Penn controversy will run its course, WPP says

NEW YORK: WPP Group confirmed that Mark Penn will continue to run Burson-Marsteller as CEO, after a conflict arose between his work at the agency and his work for the Hillary Clinton presidential campaign.

NEW YORK: WPP Group confirmed that Mark Penn will continue to run Burson-Marsteller as CEO, after a conflict arose between his work at the agency and his work for the Hillary Clinton presidential campaign.

Howard Paster, WPP's EVP, told PRWeek that although Penn “did a client a disservice because of the publicity," senior management retains confidence in Penn.
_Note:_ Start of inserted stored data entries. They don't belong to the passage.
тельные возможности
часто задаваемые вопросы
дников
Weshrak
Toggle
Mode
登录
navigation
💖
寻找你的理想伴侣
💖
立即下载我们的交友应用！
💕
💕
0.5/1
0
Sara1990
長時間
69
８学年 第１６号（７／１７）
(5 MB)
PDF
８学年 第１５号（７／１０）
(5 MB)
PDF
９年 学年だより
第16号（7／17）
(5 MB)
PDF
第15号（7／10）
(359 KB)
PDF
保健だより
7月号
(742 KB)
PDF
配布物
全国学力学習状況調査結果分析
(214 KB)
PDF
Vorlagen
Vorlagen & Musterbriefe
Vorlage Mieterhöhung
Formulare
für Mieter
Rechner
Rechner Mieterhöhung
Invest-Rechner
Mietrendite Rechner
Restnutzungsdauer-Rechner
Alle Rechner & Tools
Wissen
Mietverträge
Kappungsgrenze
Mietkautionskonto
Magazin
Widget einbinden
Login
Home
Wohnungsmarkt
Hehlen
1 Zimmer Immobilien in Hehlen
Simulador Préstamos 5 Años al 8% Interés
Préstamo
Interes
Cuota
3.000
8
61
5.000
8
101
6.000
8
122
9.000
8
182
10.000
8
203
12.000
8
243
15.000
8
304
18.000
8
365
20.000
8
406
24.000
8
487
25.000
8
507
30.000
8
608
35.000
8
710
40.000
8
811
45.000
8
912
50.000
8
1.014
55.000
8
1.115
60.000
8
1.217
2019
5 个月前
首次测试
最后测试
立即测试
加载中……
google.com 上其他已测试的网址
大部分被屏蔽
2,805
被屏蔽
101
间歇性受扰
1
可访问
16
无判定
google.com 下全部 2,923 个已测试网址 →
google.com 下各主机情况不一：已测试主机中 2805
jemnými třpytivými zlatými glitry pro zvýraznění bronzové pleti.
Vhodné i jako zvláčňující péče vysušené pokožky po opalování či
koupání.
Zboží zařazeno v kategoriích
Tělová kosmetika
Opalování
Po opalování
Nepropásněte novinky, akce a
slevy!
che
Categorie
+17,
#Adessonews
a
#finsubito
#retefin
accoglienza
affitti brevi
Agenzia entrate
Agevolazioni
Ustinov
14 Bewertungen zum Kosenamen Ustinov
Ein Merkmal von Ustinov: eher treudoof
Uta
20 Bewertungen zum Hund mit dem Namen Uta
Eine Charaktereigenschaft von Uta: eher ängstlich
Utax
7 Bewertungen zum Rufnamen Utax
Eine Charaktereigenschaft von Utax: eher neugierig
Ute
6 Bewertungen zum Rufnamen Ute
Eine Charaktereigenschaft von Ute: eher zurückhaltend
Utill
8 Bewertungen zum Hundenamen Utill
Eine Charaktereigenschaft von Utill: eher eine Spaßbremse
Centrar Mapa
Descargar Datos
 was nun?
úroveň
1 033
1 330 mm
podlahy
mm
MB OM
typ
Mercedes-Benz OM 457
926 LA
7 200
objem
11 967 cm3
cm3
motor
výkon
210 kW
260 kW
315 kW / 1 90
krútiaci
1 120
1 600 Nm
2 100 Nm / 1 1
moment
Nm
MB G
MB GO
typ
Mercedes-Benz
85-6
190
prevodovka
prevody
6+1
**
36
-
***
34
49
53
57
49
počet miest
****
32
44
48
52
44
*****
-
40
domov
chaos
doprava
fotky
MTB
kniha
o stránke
“If he'd not gone to the embassy, there would have been an appropriate fire wall between him and the client,” Paster said. “I think that the error he made was with respect to both the client and the campaign, frankly, because the client got negative publicity, which you never want to do for a client, and it caused the campaign another political problem.”
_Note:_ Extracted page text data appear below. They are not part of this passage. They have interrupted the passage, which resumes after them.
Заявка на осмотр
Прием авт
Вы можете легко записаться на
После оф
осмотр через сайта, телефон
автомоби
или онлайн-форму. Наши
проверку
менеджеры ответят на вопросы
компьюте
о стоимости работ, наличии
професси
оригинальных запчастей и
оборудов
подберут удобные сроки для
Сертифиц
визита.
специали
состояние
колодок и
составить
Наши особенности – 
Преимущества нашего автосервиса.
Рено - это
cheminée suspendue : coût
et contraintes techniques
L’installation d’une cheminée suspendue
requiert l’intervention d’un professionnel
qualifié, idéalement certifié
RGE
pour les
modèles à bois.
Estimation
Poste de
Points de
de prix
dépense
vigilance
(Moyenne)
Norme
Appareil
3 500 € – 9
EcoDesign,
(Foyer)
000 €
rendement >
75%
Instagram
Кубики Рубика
When asked if WPP Group CEO Sir Martin Sorrell was upset by Penn's action, Paster responded, “I think it's fair to say that we're all upset about it, and that includes Mark and WPP. This is not something anyone likes.”

Although WPP expects the story to continue to “run its course” in the media, including follow-on articles in weekly news magazines, Paster reiterated that the Burson firm overall is doing great financially and operationally under Penn's leadership.

“Burson is at a good place right now,” he said. “It had a strong '07, an excellent first quarter this year, it's growing in all regions, has got a lot of good people, and we expect it will survive the storm and be safe.”

Paster said Penn's visit with Colombian visitors was simply a courtesy call that did not delve into specifics related to the passage of the US-Colombia Free Trade Agreement, which aligns with the talking points discussed within an internal Burson memo that the Wall Street Journal reported on.

A Burson representative confirmed that the memo is accurate, but said he did not know who sent it to the Journal.

Penn stepped down from his position as chief strategist on Sunday to play a lesser role in the Clinton campaign following media reports that he met with Ambassador Carolina Barco Isakson to discuss Burson's work with the Colombian government on the proposed Fair Trade Agreement, which Clinton opposes.

Burson told employees that Penn met with Barco, whom he has known for more than 30 years, and her staff, as agency CEO, not Clinton campaign aide, and that he had no role in the account, according to the Journal's report.

The Colombian government terminated its $300,000 contract with Burson after reports of the meeting surfaced in the press and Penn issued a statement calling the meeting an “error in judgment.”

Colombian President Alvaro Uribe said that Penn's statement showed “a lack of respect to Colombians.”

The Huffington Post also reported on April 7 that Penn told Burson managing directors, during a conference call, that media attention on his resignation would soon decrease and that he would be able to spend more time working for the agency.

A Burson representative told PRWeek that he did not know who had leaked the conversation to the Huffington Post.